Women are not the point of this story. It’s a story about men. Women are the good bits–the characters of Blue, Persephone, and Calla are among the best in the book–but really it’s a story about boys becoming men. Blue has her moment to shine in the third book, but she is only an instrument herself, not an actor as the boys are.

Beginning Vs. End

The beginning of a story is often the best part. I strongly suspect that the real reason for this is that writer’s spend tons of time writing and re-writing the beginning, and less time playing with the ending.

The first book was awesome. Sure, there were problems–even then, the characters sometimes felt flat–but there was a feeling that something big, something fated, was starting. But whatever vague, glorious destiny seemed to be beginning, it ended in anticlimax.

The quest for Glendower should have ended in the third book. It is absent from almost all of the fourth book, and if placed in the third book, the fourth book could have dealt with the ramifications of finding nothing. Instead the quest was artificially extended and felt like a waste of time.

Setups are easy. 6:21 appearing on clocks, again and again, is frightening. But when that time turns out to be the moment a forgettable villain is killed by wasps, there is no payoff.
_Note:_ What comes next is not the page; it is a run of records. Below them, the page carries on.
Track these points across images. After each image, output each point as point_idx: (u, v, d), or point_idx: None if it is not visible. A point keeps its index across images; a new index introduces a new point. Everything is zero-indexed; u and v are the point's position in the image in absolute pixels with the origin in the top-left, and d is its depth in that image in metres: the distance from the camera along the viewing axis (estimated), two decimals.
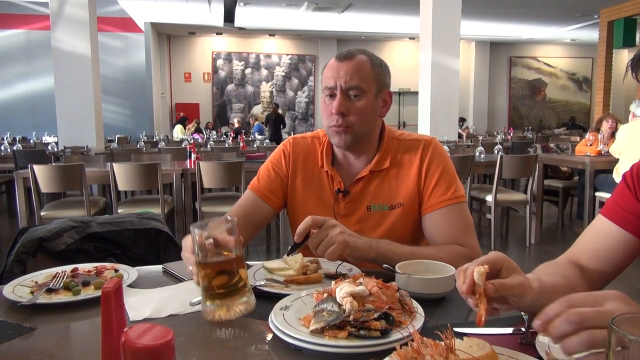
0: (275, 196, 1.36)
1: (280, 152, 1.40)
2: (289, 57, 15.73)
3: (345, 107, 1.22)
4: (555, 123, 16.59)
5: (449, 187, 1.26)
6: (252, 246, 4.50)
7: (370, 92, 1.25)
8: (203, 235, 0.87)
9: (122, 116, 13.16)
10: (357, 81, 1.22)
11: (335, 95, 1.23)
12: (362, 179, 1.30)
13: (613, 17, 9.94)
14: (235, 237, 0.88)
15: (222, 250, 0.89)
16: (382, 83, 1.28)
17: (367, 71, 1.24)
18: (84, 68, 6.36)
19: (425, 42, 6.36)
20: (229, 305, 0.86)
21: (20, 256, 1.30)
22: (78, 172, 3.75)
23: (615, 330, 0.51)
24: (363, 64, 1.24)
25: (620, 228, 0.94)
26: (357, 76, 1.22)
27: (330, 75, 1.24)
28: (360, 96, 1.23)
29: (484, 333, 0.80)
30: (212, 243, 0.88)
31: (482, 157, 4.90)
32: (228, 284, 0.87)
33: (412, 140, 1.34)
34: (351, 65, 1.22)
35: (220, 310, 0.86)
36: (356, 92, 1.23)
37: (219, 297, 0.87)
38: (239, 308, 0.87)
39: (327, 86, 1.25)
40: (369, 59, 1.26)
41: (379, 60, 1.29)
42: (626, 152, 4.03)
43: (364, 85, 1.23)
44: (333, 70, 1.24)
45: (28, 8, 12.21)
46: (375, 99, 1.26)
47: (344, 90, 1.22)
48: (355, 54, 1.24)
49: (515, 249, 4.62)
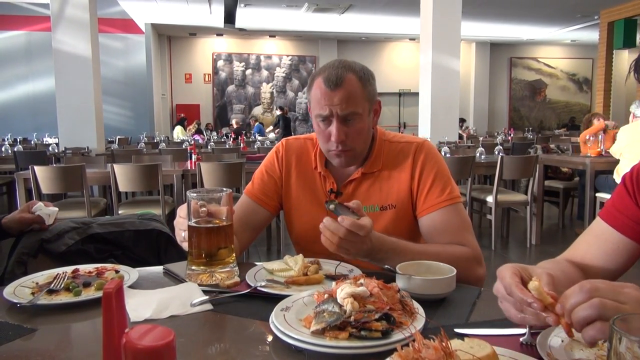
0: (270, 199, 1.36)
1: (273, 155, 1.40)
2: (289, 58, 15.74)
3: (344, 133, 1.22)
4: (556, 124, 16.59)
5: (444, 188, 1.26)
6: (252, 247, 4.50)
7: (365, 112, 1.24)
8: (198, 202, 0.92)
9: (123, 117, 13.17)
10: (352, 107, 1.21)
11: (331, 121, 1.22)
12: (354, 181, 1.31)
13: (613, 18, 9.94)
14: (228, 208, 0.92)
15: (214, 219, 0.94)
16: (372, 97, 1.27)
17: (359, 93, 1.22)
18: (84, 69, 6.36)
19: (425, 43, 6.36)
20: (213, 271, 0.91)
21: (21, 257, 1.30)
22: (79, 173, 3.75)
23: (616, 330, 0.51)
24: (354, 86, 1.21)
25: (619, 233, 0.94)
26: (351, 102, 1.20)
27: (323, 104, 1.21)
28: (356, 119, 1.23)
29: (485, 334, 0.80)
30: (206, 211, 0.94)
31: (483, 157, 4.90)
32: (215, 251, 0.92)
33: (404, 143, 1.34)
34: (343, 91, 1.19)
35: (203, 274, 0.91)
36: (352, 117, 1.22)
37: (204, 264, 0.91)
38: (221, 276, 0.91)
39: (320, 114, 1.22)
40: (357, 78, 1.22)
41: (366, 74, 1.25)
42: (627, 153, 4.03)
43: (359, 109, 1.22)
44: (326, 99, 1.20)
45: (29, 9, 12.22)
46: (369, 115, 1.27)
47: (340, 117, 1.21)
48: (343, 77, 1.20)
49: (515, 250, 4.62)
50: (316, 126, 1.27)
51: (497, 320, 0.87)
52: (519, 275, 0.75)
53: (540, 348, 0.72)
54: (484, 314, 0.91)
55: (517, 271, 0.76)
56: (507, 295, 0.75)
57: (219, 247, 0.94)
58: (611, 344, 0.51)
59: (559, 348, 0.73)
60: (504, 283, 0.75)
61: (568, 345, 0.73)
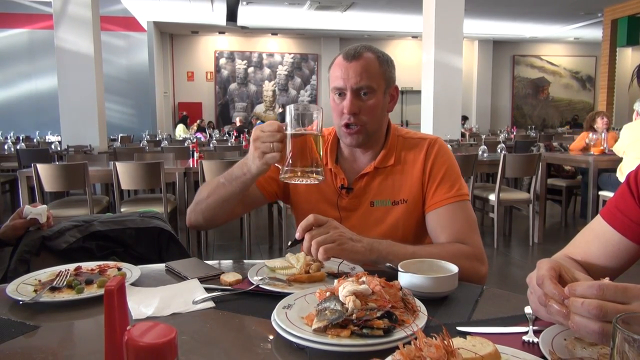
0: (268, 185, 1.38)
1: None
2: (291, 56, 15.72)
3: (357, 106, 1.23)
4: (559, 122, 16.55)
5: (452, 185, 1.26)
6: (254, 245, 4.51)
7: (380, 90, 1.26)
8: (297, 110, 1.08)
9: (125, 115, 13.20)
10: (366, 81, 1.23)
11: (345, 95, 1.24)
12: (366, 175, 1.31)
13: (617, 16, 9.90)
14: (319, 121, 1.07)
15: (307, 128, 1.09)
16: (389, 79, 1.29)
17: (376, 69, 1.25)
18: (87, 67, 6.36)
19: (428, 40, 6.35)
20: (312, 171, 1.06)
21: (24, 256, 1.30)
22: (81, 171, 3.76)
23: (619, 330, 0.50)
24: (371, 62, 1.24)
25: (619, 234, 0.94)
26: (366, 75, 1.23)
27: (339, 76, 1.24)
28: (370, 94, 1.24)
29: (487, 332, 0.80)
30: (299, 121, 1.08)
31: (485, 156, 4.89)
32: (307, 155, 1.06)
33: (417, 139, 1.35)
34: (359, 64, 1.23)
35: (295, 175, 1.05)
36: (366, 90, 1.24)
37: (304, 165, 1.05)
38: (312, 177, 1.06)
39: (336, 86, 1.25)
40: (376, 56, 1.26)
41: (385, 56, 1.29)
42: (630, 151, 4.01)
43: (374, 84, 1.24)
44: (342, 71, 1.24)
45: (31, 7, 12.25)
46: (384, 95, 1.28)
47: (355, 90, 1.23)
48: (362, 53, 1.24)
49: (518, 248, 4.61)
50: (332, 102, 1.29)
51: (499, 319, 0.87)
52: (557, 271, 0.74)
53: (543, 346, 0.72)
54: (486, 312, 0.90)
55: (558, 267, 0.75)
56: (537, 286, 0.74)
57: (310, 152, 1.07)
58: (614, 342, 0.51)
59: (562, 346, 0.72)
60: (539, 274, 0.74)
61: (570, 344, 0.73)
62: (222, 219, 1.34)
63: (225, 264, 1.25)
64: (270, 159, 1.11)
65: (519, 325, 0.82)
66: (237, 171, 1.21)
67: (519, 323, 0.83)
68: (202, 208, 1.30)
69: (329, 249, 1.00)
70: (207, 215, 1.31)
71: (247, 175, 1.19)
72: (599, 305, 0.63)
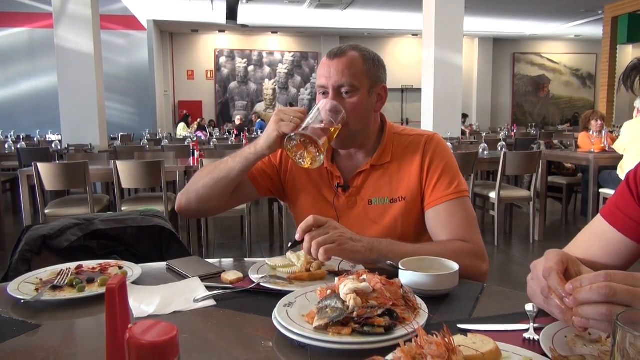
0: (262, 179, 1.38)
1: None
2: (291, 54, 15.72)
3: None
4: (559, 119, 16.54)
5: (451, 182, 1.26)
6: (255, 243, 4.51)
7: (363, 88, 1.24)
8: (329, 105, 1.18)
9: (126, 114, 13.19)
10: (348, 78, 1.21)
11: (328, 94, 1.23)
12: (362, 173, 1.30)
13: (617, 13, 9.88)
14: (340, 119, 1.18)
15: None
16: (375, 78, 1.27)
17: (359, 67, 1.23)
18: (87, 66, 6.36)
19: (428, 38, 6.34)
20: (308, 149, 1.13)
21: (25, 255, 1.30)
22: (82, 170, 3.76)
23: (620, 327, 0.50)
24: (354, 60, 1.23)
25: (620, 233, 0.94)
26: (348, 73, 1.21)
27: (322, 74, 1.24)
28: (351, 93, 1.23)
29: (488, 329, 0.80)
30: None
31: (486, 153, 4.89)
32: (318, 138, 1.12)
33: (414, 136, 1.33)
34: (342, 62, 1.22)
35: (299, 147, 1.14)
36: (348, 89, 1.22)
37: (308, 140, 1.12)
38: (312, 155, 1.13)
39: (319, 84, 1.25)
40: (360, 55, 1.25)
41: (371, 55, 1.28)
42: (630, 149, 4.01)
43: (356, 82, 1.22)
44: (325, 69, 1.24)
45: (31, 6, 12.24)
46: (368, 94, 1.26)
47: (336, 88, 1.22)
48: (346, 51, 1.24)
49: (518, 246, 4.61)
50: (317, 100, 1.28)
51: (500, 316, 0.87)
52: (565, 264, 0.74)
53: (544, 343, 0.72)
54: (487, 310, 0.91)
55: (566, 260, 0.75)
56: (541, 276, 0.74)
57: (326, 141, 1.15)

Payoffs are hard, and while each individual book has a good payoff (particularly the first), the final book in no way feels satisfying enough to justify being the “close of a cycle

History Falls Flat

It feels, in that first book, as if something historic is taking place. As if something big and important happened long ago, and is still happening. As if events are unfolding that will swallow the fragile lives of the characters.

But the history of Glendower and Wales proves completely irrelevant. Cabeswater is not ancient, it’s new. The ley line is too vague and battery-like to feel particularly compelling as a symbol of eternity. The characters most connected to history (Gwynllian and Professor Malory) have no relevance to the plot. There is nothing particularly significant or event-triggering about the identity of Blue’s father.

In the end, the most American thing about it all is that history is pointless, is in fact a creation of the present (as when Noah saves Gansey in the past). The events are taking place in a vacuum, and feel empty for the loss of that historical weight.